Why did Wisconsin genetics fade out while deer from Leaf River Refuge (with Mexican whitetail genetics) and from other sites within Mississippi dominated? Dr. Randy DeYoung, a doctoral candidate at Mississippi State University when he conducted the study and now a professor at Texas A&M-Kingsville, offered these thoughts in a 2004 Quality Whitetails article:
“One reason may be that northern deer are known to be more highly susceptible than southern deer to some diseases, such as hemorrhagic disease. The Wisconsin deer and their offspring may have died out before they could influence the genetic makeup of local populations. Or it may be that big-bodied Yankee deer wearing heavy fur coats just didn’t fare as well as their smaller southern cousins in steamy Mississippi.
“Whatever the reason,” Randy said, “time seems to have erased any contribution the Wisconsin deer may have made.”

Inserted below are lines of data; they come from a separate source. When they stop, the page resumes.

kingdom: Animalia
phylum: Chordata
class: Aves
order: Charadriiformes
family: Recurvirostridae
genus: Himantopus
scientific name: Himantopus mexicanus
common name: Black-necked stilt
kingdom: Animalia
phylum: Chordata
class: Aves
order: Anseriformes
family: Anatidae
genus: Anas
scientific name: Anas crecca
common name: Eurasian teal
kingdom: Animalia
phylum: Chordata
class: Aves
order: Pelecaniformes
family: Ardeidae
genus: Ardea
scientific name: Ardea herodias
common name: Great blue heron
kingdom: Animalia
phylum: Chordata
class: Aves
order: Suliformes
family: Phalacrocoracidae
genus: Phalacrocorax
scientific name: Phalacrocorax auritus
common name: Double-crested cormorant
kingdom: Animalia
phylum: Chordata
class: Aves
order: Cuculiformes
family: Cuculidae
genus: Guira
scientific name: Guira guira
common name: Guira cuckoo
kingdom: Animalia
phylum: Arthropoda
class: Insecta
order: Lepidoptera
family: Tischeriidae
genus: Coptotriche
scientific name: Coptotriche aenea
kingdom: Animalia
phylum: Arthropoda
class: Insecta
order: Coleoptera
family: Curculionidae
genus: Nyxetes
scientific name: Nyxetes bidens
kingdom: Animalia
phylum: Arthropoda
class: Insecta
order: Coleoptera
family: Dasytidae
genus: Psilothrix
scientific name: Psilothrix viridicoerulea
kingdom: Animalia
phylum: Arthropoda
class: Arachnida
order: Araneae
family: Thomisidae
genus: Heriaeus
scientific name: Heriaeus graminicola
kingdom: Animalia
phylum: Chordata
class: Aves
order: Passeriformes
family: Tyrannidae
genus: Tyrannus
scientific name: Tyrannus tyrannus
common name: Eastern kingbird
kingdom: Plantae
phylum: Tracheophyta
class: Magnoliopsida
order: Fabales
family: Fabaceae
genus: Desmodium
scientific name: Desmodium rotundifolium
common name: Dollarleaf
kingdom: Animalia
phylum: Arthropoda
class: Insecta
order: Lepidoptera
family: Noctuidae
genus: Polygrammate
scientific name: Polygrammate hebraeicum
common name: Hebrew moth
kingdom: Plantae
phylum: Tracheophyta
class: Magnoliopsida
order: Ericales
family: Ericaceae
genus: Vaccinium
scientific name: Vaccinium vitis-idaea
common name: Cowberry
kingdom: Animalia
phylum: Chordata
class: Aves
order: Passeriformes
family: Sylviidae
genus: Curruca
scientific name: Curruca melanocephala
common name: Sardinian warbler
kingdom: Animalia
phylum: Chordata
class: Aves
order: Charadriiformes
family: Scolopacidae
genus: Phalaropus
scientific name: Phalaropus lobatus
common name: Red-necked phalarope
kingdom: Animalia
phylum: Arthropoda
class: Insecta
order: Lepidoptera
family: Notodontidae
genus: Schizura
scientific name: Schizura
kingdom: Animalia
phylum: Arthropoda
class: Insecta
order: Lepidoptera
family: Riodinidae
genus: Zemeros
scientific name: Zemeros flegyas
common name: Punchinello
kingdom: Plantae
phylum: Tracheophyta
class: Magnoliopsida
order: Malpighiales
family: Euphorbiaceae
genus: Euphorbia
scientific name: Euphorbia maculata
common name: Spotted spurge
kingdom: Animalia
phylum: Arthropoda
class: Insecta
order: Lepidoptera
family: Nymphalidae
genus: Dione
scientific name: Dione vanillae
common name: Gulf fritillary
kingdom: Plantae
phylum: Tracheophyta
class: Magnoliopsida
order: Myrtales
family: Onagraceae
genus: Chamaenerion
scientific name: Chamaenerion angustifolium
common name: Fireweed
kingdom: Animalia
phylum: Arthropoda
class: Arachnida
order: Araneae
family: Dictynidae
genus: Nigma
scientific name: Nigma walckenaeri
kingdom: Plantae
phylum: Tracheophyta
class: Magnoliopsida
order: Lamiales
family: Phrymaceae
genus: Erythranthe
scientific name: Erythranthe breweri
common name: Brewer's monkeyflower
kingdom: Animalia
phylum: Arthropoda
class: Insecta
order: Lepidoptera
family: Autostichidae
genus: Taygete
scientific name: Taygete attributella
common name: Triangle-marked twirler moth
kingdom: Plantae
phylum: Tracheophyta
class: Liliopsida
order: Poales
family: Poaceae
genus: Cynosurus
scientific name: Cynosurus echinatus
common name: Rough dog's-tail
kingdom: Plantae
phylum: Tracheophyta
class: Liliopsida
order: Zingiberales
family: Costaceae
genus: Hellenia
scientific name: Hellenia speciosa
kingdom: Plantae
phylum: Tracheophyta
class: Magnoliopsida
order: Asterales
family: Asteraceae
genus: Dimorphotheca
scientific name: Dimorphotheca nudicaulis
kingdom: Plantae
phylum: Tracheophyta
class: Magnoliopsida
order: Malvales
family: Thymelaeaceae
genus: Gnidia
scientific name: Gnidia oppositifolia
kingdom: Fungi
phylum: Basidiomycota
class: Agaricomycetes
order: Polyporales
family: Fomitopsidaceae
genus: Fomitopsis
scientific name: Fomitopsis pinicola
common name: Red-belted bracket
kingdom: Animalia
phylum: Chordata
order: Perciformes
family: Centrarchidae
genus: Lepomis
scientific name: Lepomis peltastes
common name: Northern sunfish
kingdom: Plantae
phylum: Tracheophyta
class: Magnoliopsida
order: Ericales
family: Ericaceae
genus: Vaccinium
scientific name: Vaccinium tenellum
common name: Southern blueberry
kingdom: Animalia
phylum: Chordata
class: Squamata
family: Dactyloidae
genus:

While this study only looked at Mississippi, I believe it’s likely such studies would find the same thing in other southern states. Throughout the South, the recipe was the same: a handful of Wisconsin whitetails sprinkled in with much larger numbers of deer that were native to the state or at least to the South. These “local” deer were much better equipped and adapted to survive and thrive after the move.
Hunters who believe they see Wisconsin deer today in the beds of Southern pickup trucks are making the assumption that any deer shipped in from an exotic location and turned loose will not only survive but reproduce, and that over time those genes will thrive and compete with genes from locally adapted deer. Considering the Mississippi study, this is a leap we just can’t make.
So, how do we explain those outstanding bucks in pickup beds? They are as much or more a product of quality year-round nutrition and age. Wherever your local deer genetics came from, you can’t change them. But you can change nutrition and age through Quality Deer Management: increase numbers of mature bucks by protecting young ones, balance the sex ratio, and provide quality nutrition year-round through sound habitat management techniques. Then you can say:
“We’ve got big whitetails in this area because we produce them on our own through Quality Deer Management.”